Segment Open

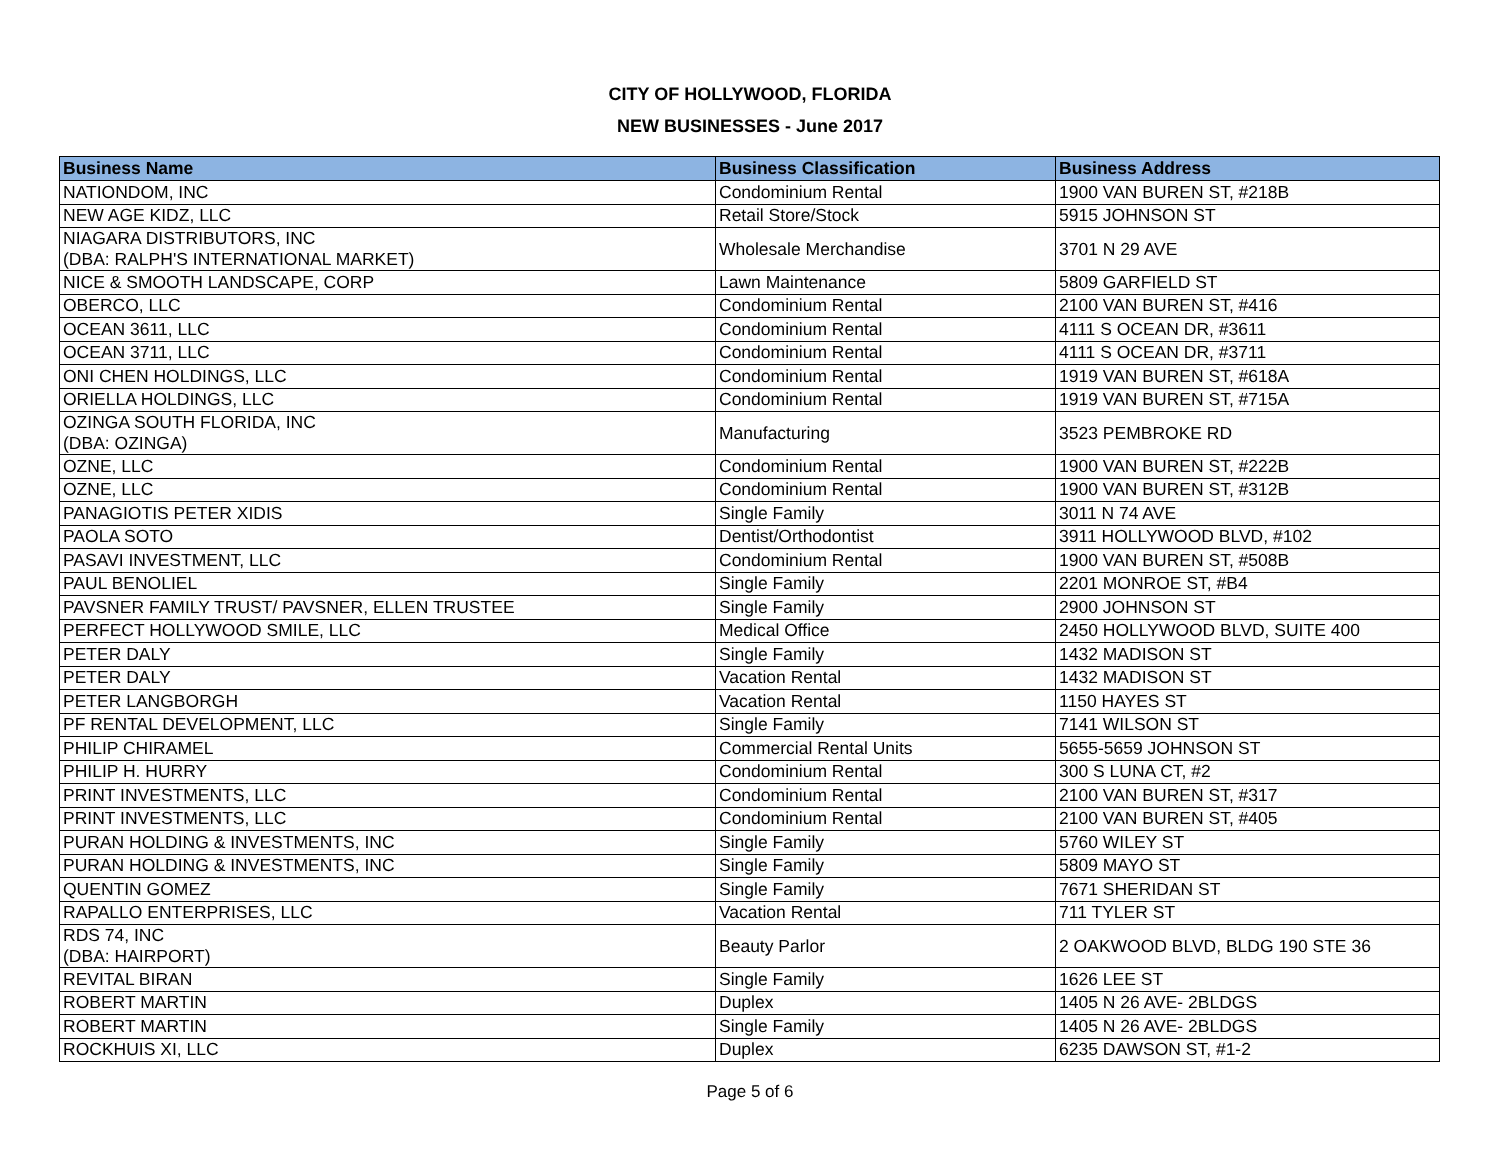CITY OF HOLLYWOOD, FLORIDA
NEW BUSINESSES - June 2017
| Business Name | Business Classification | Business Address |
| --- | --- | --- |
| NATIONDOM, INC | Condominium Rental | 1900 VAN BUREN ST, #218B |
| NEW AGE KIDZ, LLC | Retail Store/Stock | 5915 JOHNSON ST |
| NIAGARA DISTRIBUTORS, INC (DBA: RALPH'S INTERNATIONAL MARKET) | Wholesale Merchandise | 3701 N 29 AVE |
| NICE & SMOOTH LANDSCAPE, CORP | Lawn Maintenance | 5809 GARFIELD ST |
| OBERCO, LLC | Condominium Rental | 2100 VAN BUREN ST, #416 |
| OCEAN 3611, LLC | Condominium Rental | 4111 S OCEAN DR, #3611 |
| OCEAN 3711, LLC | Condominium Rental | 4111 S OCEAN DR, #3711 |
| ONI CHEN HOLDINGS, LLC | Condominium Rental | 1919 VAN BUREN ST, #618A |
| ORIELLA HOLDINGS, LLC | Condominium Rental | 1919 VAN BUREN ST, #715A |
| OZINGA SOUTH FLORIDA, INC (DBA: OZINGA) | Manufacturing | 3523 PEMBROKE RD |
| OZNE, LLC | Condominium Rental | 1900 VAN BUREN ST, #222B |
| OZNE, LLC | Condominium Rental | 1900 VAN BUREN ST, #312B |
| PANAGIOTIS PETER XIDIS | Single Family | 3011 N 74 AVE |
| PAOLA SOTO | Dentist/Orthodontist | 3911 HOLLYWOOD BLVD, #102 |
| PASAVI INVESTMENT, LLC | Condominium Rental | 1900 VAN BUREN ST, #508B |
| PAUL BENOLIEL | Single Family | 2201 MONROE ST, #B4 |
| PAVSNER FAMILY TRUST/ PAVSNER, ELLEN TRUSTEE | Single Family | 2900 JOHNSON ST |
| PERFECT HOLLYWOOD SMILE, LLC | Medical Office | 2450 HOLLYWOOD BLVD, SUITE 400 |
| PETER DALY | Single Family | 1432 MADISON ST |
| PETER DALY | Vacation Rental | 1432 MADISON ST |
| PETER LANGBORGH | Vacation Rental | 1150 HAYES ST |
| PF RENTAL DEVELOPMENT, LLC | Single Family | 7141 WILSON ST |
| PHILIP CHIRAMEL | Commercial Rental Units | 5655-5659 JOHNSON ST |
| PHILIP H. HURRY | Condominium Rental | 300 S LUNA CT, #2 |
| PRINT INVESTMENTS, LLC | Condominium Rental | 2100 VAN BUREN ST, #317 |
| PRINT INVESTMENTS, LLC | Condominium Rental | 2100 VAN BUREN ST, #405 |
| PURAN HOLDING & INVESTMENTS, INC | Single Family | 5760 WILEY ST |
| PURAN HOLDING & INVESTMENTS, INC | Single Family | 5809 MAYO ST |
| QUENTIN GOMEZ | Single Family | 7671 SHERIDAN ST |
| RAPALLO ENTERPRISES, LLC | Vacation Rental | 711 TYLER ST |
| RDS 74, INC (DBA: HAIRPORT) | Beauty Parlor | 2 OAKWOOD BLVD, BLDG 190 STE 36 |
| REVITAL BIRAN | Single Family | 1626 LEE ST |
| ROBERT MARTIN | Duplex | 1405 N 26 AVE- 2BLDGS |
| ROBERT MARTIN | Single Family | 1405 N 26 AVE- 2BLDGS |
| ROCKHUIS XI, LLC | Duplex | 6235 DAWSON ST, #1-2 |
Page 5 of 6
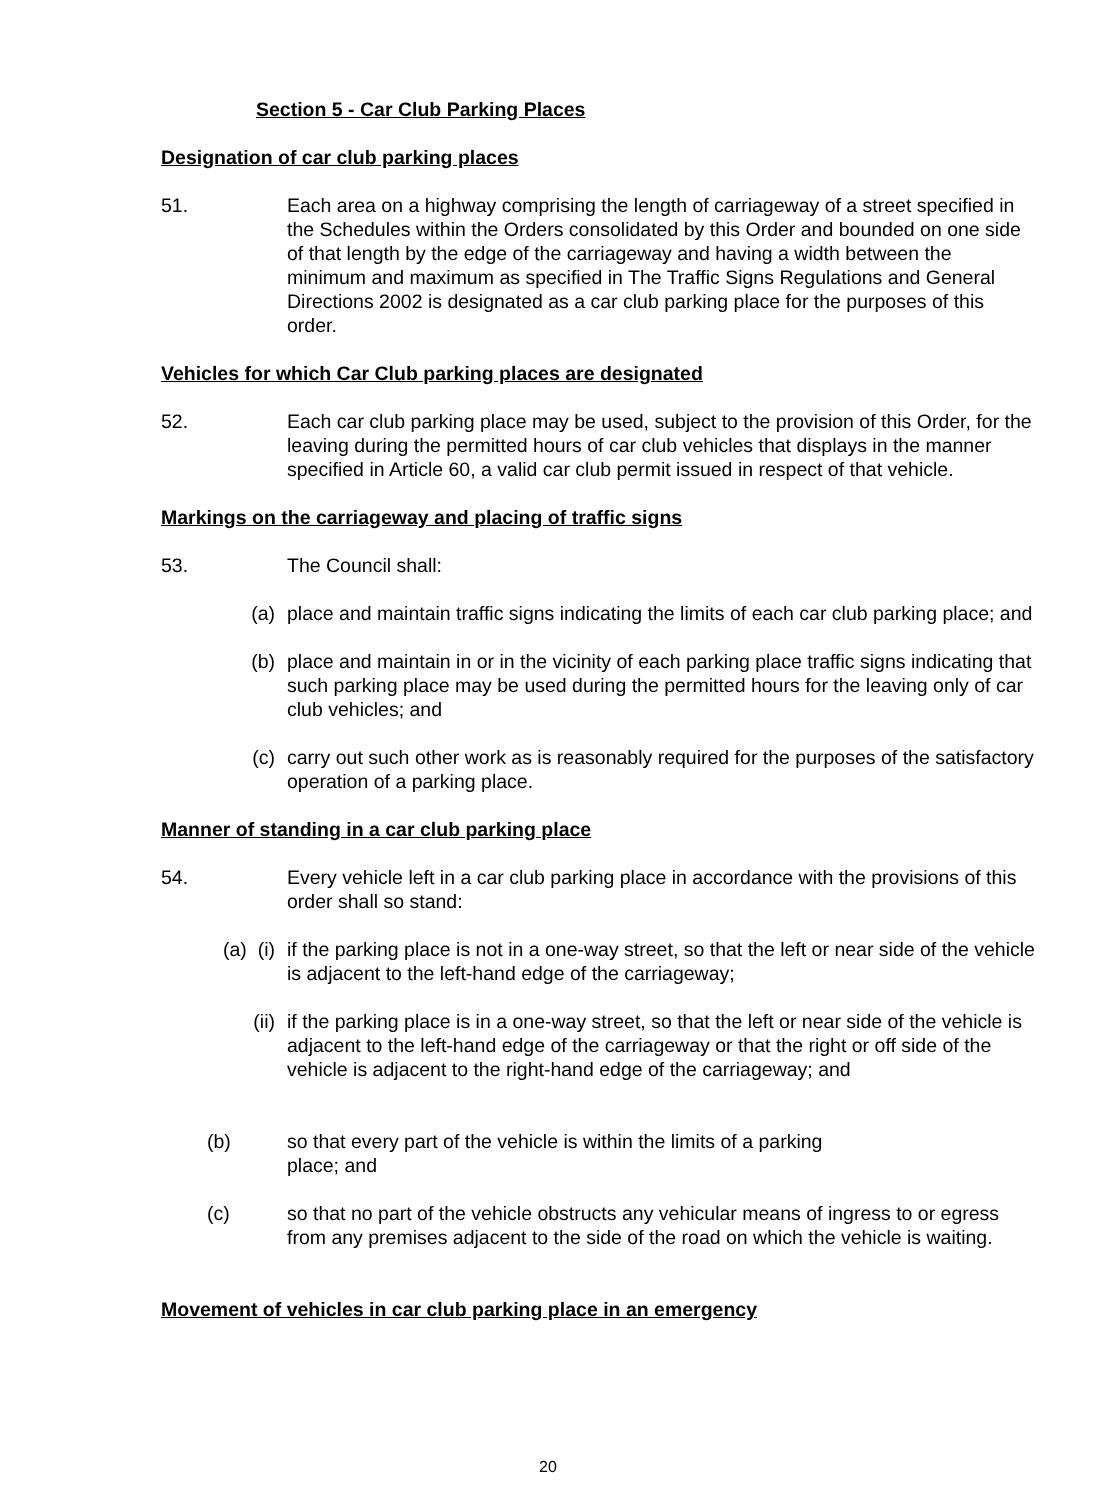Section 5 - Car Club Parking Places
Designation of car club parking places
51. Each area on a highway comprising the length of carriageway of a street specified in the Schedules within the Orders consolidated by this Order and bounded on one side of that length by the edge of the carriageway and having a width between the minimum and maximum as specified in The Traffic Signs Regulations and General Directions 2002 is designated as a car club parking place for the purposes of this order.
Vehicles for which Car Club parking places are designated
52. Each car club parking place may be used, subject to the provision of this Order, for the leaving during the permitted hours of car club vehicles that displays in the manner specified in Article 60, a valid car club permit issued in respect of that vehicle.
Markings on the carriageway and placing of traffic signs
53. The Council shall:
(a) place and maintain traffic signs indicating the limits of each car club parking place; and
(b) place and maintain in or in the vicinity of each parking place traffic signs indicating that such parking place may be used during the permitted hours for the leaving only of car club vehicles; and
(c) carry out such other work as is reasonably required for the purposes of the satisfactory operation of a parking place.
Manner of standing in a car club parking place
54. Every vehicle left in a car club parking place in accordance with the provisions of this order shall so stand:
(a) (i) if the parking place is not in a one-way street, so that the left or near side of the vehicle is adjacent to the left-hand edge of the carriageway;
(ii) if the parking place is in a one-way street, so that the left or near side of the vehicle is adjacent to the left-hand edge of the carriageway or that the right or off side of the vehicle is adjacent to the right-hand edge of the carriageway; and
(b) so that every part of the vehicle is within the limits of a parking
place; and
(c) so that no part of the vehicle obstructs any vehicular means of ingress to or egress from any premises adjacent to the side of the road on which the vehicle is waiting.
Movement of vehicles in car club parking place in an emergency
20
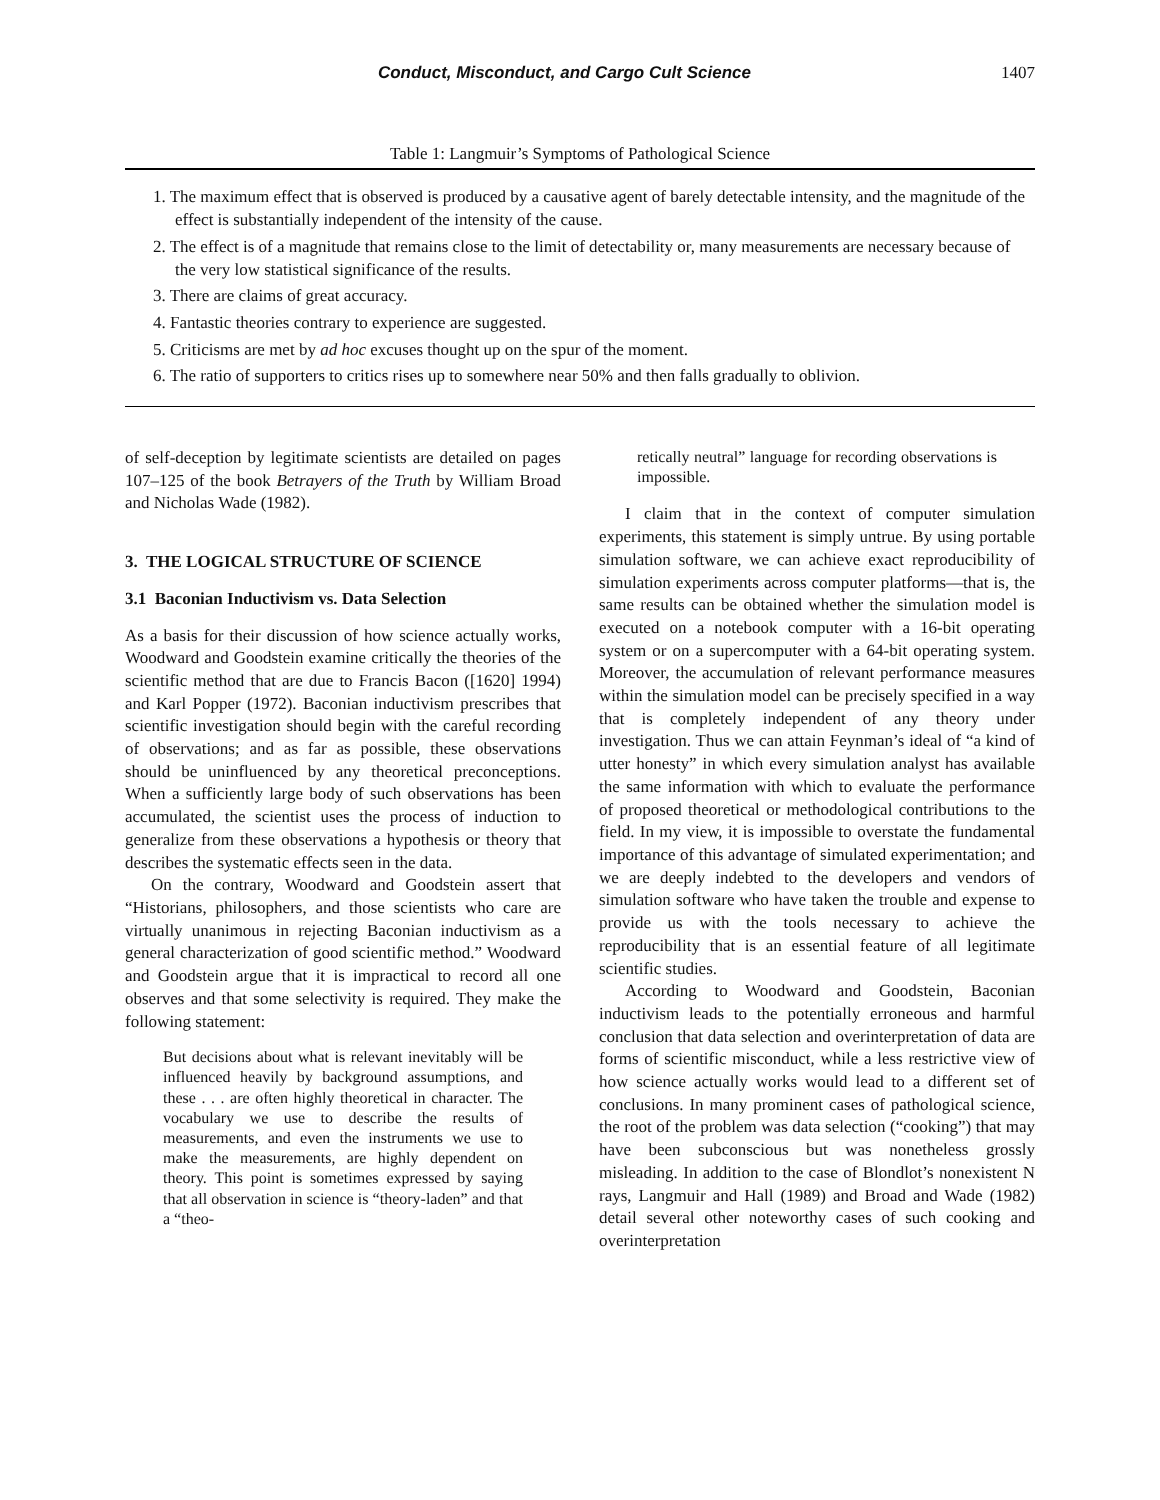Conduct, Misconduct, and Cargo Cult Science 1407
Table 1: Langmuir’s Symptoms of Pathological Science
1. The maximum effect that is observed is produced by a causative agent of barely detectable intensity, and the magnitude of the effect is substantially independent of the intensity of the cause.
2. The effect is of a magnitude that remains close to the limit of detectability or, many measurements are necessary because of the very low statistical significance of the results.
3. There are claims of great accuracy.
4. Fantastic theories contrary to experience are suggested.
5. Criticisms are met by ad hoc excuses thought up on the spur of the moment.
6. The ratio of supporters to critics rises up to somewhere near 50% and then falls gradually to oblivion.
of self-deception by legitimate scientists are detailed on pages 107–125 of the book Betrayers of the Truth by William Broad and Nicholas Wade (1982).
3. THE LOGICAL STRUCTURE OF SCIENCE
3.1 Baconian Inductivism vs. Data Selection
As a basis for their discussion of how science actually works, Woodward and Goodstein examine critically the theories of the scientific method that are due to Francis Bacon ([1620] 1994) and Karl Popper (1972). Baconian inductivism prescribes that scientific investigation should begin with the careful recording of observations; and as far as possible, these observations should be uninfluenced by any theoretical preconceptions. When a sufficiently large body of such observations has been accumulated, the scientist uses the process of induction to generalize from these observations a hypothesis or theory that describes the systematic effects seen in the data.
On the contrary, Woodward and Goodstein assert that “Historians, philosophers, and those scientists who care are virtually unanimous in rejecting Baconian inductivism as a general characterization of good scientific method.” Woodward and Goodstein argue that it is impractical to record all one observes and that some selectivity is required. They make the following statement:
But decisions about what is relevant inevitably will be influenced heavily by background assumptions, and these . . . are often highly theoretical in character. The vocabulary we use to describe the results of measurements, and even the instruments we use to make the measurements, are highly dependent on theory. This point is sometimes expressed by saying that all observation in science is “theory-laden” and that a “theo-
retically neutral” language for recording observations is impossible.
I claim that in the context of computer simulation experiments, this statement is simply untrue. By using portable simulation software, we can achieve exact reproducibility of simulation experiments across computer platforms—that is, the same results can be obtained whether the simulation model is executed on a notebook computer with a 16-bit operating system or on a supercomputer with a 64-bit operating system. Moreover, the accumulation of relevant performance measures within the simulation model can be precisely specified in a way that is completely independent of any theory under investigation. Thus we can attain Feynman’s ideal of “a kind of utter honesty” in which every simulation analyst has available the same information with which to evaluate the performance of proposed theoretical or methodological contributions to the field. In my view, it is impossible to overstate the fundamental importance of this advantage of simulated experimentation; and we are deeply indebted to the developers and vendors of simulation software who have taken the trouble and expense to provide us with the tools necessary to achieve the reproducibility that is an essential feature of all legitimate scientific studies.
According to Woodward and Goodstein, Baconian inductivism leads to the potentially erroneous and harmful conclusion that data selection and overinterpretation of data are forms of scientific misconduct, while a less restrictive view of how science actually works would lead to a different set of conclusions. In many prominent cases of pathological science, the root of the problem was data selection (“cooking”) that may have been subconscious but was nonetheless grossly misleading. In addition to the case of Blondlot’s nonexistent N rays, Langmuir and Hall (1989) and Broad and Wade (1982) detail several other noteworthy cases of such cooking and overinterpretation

Segment Closed

ABOUT THIS EXERCISE:
Each line in the listing where the word "DALY" is found is to be copied.

RESULT BELOW:
| PETER DALY | Single Family | 1432 MADISON ST |
| PETER DALY | Vacation Rental | 1432 MADISON ST |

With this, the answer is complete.